Becoming a Cosmopolite
Identity Construction and The Cosmopolitan Imagination in Isabella Hammad’s The Parisian
DOI:
https://doi.org/10.53720/RAXP8784Keywords:
affective cosmopolitanism, vernacular cosmopolitanism, transnational migration, embodied and lived experience, identity performance and (re-)constructionAbstract
According to Gerard Delanty, the cosmopolitan imagination is “both an experience and an interpretation of the world”; it is “a way of viewing the world in terms of its immanent possibilities for self-transformation” (The Cosmopolitan Imagination 6, 3).

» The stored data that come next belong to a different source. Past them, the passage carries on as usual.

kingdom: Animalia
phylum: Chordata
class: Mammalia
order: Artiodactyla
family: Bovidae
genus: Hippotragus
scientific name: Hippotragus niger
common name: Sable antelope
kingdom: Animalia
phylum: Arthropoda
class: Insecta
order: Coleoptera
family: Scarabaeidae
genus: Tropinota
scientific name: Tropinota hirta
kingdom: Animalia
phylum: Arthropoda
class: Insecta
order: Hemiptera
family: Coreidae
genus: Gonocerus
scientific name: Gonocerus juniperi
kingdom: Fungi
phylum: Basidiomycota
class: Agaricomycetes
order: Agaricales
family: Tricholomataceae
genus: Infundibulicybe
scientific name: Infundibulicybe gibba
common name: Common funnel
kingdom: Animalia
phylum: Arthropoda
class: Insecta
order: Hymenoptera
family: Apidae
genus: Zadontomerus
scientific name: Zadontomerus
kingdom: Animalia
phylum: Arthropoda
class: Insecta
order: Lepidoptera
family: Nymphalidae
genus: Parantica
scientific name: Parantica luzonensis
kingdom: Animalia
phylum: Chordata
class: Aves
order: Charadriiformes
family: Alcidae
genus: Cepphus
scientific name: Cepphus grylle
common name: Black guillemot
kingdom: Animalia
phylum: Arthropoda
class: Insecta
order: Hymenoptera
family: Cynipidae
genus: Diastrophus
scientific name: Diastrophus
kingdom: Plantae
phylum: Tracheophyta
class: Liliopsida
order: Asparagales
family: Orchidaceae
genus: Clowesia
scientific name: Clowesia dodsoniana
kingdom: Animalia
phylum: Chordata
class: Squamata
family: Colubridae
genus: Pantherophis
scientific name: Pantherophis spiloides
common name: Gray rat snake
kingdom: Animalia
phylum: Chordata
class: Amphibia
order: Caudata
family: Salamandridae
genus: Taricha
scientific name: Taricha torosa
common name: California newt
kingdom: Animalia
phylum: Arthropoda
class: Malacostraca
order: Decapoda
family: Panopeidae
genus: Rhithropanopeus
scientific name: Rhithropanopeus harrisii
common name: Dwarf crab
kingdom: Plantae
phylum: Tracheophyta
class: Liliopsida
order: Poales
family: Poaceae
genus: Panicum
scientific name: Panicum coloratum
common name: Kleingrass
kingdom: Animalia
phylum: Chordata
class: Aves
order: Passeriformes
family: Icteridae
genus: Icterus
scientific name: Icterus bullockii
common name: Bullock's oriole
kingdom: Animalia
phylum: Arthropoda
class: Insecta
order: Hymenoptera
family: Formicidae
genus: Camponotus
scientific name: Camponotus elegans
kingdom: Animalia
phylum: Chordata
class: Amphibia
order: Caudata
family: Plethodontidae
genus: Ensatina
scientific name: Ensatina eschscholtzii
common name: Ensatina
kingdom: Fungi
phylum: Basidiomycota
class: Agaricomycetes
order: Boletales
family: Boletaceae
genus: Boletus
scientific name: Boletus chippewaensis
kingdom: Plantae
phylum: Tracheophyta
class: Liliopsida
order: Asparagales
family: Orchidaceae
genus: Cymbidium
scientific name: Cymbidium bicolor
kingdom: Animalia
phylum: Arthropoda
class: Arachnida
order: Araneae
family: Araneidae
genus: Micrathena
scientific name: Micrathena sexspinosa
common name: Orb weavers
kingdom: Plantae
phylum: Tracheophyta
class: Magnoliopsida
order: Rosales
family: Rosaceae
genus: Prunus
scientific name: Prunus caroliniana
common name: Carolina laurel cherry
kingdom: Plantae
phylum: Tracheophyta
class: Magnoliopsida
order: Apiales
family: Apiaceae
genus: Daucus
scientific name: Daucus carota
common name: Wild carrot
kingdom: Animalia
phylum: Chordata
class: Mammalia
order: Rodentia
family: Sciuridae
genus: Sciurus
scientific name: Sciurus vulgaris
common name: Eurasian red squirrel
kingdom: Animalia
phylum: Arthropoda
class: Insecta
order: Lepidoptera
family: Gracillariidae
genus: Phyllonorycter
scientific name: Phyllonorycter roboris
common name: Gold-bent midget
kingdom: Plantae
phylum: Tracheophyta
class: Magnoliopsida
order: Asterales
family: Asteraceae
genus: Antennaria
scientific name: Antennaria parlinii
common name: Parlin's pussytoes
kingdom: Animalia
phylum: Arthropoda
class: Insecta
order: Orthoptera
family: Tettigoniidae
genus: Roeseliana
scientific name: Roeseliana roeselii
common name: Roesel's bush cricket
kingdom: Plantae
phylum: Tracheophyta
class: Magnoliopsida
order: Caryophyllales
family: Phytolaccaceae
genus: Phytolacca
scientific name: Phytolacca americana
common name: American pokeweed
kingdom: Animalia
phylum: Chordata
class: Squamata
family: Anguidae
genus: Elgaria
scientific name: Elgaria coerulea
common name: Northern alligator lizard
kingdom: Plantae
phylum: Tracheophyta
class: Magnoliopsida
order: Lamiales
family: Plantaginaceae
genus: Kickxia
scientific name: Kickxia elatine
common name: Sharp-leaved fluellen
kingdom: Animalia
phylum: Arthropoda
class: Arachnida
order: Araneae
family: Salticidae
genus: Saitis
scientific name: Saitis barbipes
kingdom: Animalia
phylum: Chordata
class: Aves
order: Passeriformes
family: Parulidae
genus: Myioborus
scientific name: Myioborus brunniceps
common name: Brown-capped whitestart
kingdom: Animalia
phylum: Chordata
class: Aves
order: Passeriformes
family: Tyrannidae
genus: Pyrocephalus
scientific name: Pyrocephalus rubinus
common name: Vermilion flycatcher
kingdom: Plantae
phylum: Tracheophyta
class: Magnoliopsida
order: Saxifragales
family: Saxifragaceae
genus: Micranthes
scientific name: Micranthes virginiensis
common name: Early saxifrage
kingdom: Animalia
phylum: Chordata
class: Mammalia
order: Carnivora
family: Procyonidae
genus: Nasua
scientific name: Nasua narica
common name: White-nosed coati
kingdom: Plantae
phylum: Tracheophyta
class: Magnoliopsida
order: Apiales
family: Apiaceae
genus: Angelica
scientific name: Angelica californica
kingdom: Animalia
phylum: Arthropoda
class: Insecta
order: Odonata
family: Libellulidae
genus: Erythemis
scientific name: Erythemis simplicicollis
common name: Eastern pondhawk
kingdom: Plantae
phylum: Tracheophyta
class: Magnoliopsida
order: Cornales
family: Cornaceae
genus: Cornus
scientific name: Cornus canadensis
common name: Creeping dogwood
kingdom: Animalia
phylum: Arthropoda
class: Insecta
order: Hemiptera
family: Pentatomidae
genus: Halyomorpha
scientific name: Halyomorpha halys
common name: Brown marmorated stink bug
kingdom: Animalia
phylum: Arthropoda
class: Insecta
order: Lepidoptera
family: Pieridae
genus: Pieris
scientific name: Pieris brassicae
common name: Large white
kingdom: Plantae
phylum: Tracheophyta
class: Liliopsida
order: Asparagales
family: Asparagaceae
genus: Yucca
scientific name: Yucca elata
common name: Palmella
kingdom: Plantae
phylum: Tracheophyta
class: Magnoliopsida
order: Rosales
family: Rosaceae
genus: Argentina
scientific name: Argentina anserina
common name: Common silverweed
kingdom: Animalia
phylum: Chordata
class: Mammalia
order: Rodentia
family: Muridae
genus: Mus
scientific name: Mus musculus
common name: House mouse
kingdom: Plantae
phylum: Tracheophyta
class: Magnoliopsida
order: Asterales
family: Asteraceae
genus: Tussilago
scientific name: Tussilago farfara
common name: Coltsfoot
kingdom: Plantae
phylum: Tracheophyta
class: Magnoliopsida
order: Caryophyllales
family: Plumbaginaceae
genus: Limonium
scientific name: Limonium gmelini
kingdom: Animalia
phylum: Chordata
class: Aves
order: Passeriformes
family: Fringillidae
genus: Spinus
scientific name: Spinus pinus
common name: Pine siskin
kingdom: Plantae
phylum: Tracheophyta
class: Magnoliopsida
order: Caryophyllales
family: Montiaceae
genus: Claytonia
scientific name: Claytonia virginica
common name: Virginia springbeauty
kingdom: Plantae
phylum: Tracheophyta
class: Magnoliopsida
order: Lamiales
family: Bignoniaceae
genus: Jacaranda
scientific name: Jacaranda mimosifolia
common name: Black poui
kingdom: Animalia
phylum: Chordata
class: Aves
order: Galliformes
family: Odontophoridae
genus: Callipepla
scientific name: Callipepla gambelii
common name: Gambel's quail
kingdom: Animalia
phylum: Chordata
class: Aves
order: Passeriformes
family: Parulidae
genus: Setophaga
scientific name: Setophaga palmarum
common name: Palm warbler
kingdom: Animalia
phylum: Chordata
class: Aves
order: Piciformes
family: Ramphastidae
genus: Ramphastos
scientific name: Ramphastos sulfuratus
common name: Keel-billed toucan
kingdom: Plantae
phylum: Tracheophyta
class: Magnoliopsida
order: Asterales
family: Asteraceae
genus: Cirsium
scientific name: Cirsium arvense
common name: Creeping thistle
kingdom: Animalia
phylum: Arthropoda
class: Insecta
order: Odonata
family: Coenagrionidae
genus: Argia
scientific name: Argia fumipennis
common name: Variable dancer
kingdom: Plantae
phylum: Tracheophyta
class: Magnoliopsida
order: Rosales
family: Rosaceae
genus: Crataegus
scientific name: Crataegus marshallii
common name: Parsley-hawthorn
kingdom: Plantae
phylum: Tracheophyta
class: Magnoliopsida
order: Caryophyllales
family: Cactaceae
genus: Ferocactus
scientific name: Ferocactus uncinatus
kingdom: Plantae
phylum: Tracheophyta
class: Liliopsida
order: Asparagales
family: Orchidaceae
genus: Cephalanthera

As part of a host of new approaches to and understandings of the changing notion of cosmopolitanism, literary representations of the cosmopolitan imagination may shed new light on the ways in which transnational migrants (re-)construct their identity in cosmopolitan spaces as “neo-cosmopolites” and “local citizens of the world.” Through the close reading of Isabella Hammad’s debut novel, The Parisian; or, Al-Barisi: A Novel (2019), my analysis primarily focuses on the intersection of affective cosmopolitanism as an embodied form of “cosmopolitan self‐awakening” (Woods 136) and Bhabha’s (2000) vernacular cosmopolitanism as a translation between cultures and the renegotiation of traditions in the diaspora subject’s cosmopolitan imagination. Investigating the protagonist’s bodily, embodied, and lived experiences in Constantinople, Montpellier, Paris, Cairo, and Nablus, I shall contend that the experience and interpretation of these cosmopolitan spaces, as well as their atmospheric affordances, greatly influence and are influenced by the protagonist’s sensible and lived feelings, affective relationships and sense of self, manifested in an identity performance that leads to the reconstruction of his identity as “the Parisian,” a cosmopolite incarnate.